Will do the warm up's before every Push session and see if they help with my cuff.

Gonna hold off on the peptides for a week and see if the warm up's help improve anything, if not i'll either get the BPC-157s or perhaps GH.


----------



## Dannyb0yb (Nov 28, 2017)

Clubber Lang said:


> was you site injecting with the GH and how much per day was you taking. Was you having 3-4iu per day or EOD etc?
> 
> YouTubed some videos yesterday for exercises to warm up your rotator cuffs, so going to try them today, as its a Push Day.
> 
> ...


 I started with 3 iu every day and slowly worked my way up to 4 iu. I tried site injection sometimes but honestly i think subc in the belly fat is fine.

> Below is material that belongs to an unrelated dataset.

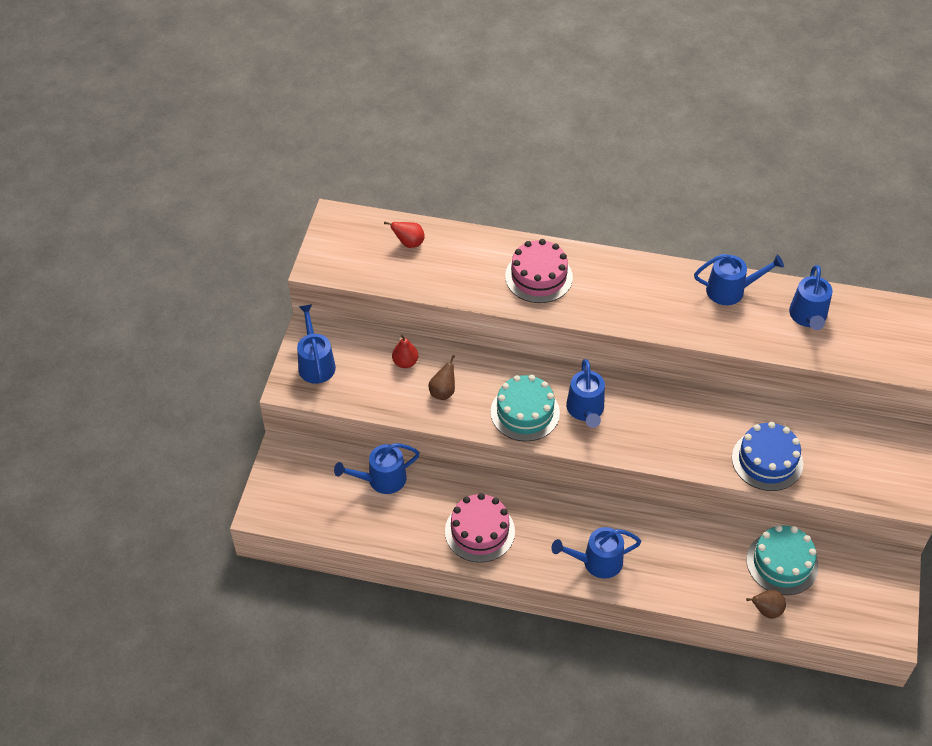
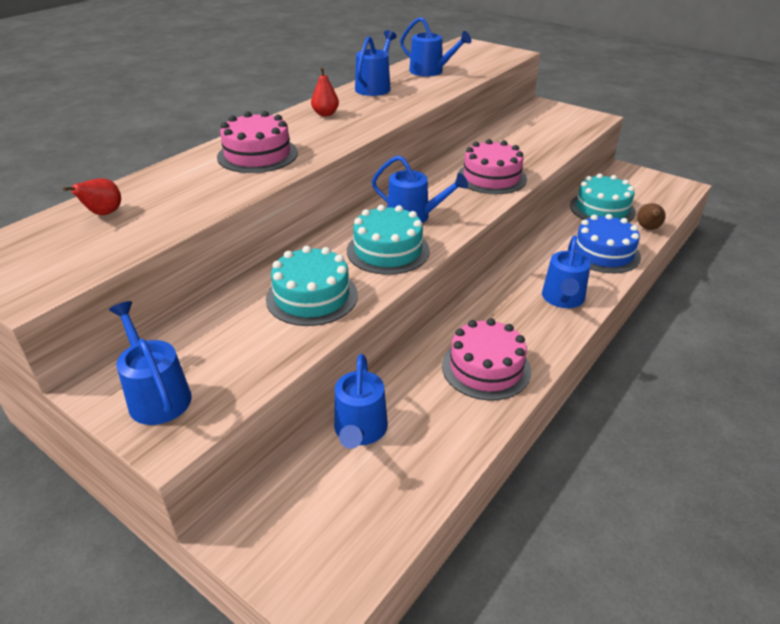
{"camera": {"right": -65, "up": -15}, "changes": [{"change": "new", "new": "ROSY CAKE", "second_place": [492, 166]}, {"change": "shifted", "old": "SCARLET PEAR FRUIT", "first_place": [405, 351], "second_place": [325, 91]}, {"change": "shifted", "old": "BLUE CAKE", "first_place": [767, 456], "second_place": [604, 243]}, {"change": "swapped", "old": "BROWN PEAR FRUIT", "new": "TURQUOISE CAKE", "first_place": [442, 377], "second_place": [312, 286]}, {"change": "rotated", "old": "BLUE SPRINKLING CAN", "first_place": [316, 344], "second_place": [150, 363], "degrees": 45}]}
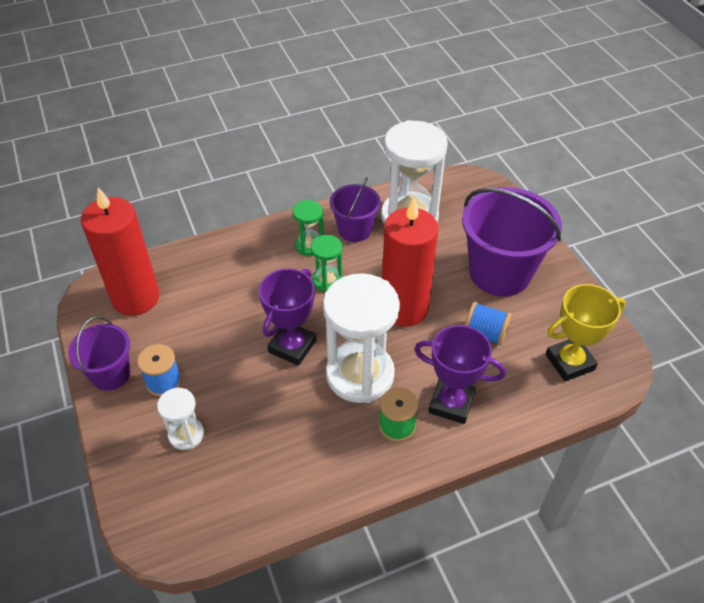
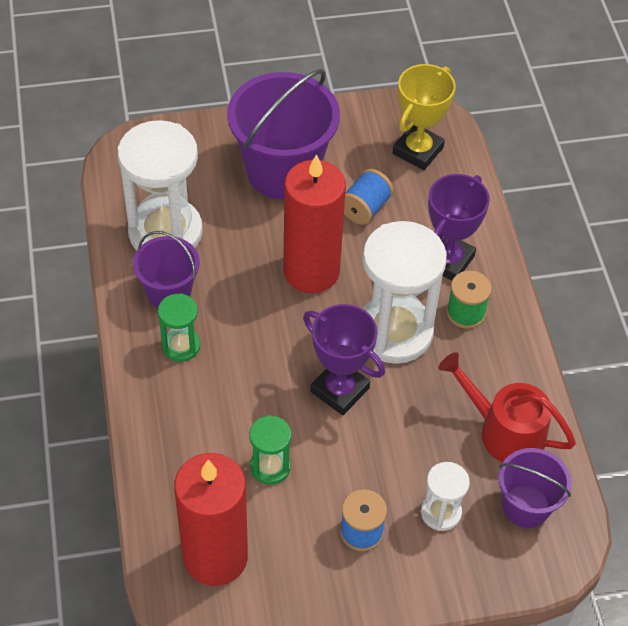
{"camera": {"right": -80, "up": 5}, "changes": [{"change": "new", "new": "SCARLET SPRINKLING CAN", "second_place": [507, 407]}, {"change": "shifted", "old": "VIOLET PAIL", "first_place": [99, 353], "second_place": [535, 488]}, {"change": "shifted", "old": "EMERALD HOURGLASS", "first_place": [327, 263], "second_place": [270, 450]}, {"change": "rotated", "old": "BRIGHT YELLOW TROPHY", "first_place": [585, 332], "second_place": [424, 117], "degrees": 45}]}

I was also doing a ton of rehab exercises, massage, stretching, heat pad etc


----------



## Clubber Lang (Nov 4, 2009)

Dannyb0yb said:


> I started with 3 iu every day and slowly worked my way up to 4 iu. I tried site injection sometimes but honestly i think subc in the belly fat is fine.
> 
> I was also doing a ton of rehab exercises, massage, stretching, heat pad etc


 yeah ive started rubbing some Tiger Balm over my shouder now, i use it on my forearms before putting sleeves on as ive got some injuries there. Tiger Balm def helps, swear by it.

did the rotator cuff warm up's today.....feck me my shoulders were on fire by the end of the 3rd set lol. Only used 10lb DBs lol. Will keep doing these on Push Days and see what happens, then make a decision on peps or GH.

just copied these;


----------



## Dannyb0yb (Nov 28, 2017)

Clubber Lang said:


> yeah ive started rubbing some Tiger Balm over my shouder now, i use it on my forearms before putting sleeves on as ive got some injuries there. Tiger Balm def helps, swear by it.
> 
> did the rotator cuff warm up's today.....feck me my shoulders were on fire by the end of the 3rd set lol. Only used 10lb DBs lol. Will keep doing these on Push Days and see what happens, then make a decision on peps or GH.
> 
> just copied these;


 You could try both peptides and GH. A lot of legit very cheap generic growth going around


----------



## Clubber Lang (Nov 4, 2009)

Dannyb0yb said:


> You could try both peptides and GH. A lot of legit very cheap generic growth going around


 not made of money lol.

see what happens end of next week. Cheapest option is to blast the BPC-157 on its own.


----------



## Dannyb0yb (Nov 28, 2017)

Clubber Lang said:


> not made of money lol.
> 
> see what happens end of next week. Cheapest option is to blast the BPC-157 on its own.


 Well you know what i would choose :thumb

Good luck with your recovery tho


----------



## dumbat (Jul 13, 2012)

Those exercises look good but with the second one he swings the weights about too much, it`s meant to a very slow controlled movement, you can rest your elbow on the headrest of a seat to ensure the movement only involves the shoulder.

If you have to use any momentum then the weight is too much ; some people struggle to do these with a water bottle 

Seen here at .00.45






This thread has given me a kick in the ass to start

doing these again


----------